**Required work:**
From the first line to the last, restate every record word for word, leaving out the pictures.

(Items listed in a dataset)
____

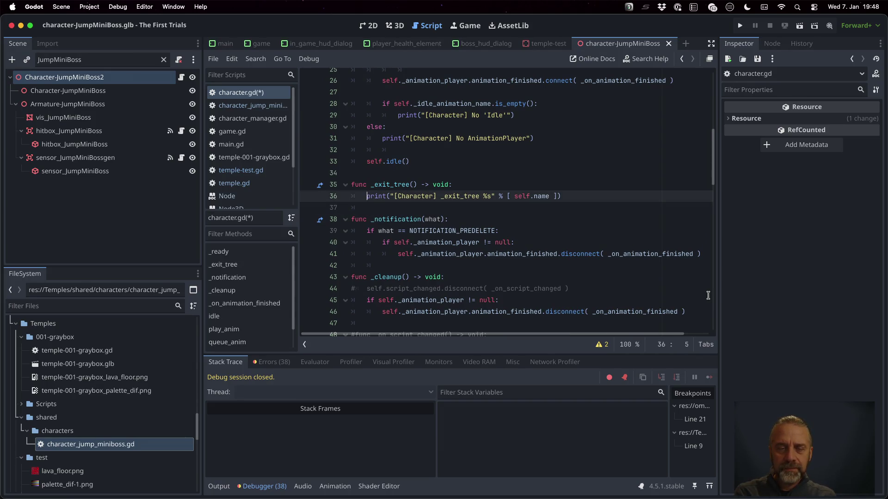
key("shift+Down")
key("super+c")
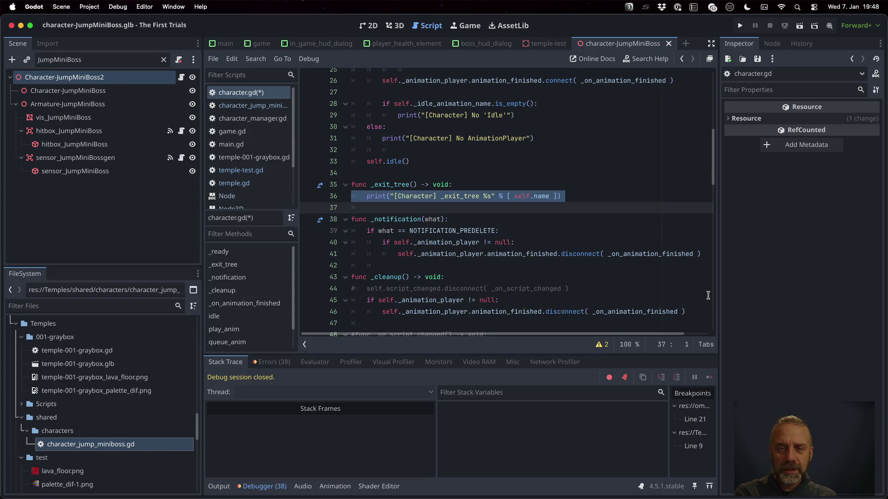
key("Up")
key("Up")
key("Up")
key("Down")
key("Down")
key("Down")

____

**Written solution:**
key("shift+Down")
key("super+c")
key("Up")
key("Up")
key("Up")
key("Down")
key("Down")
key("Down")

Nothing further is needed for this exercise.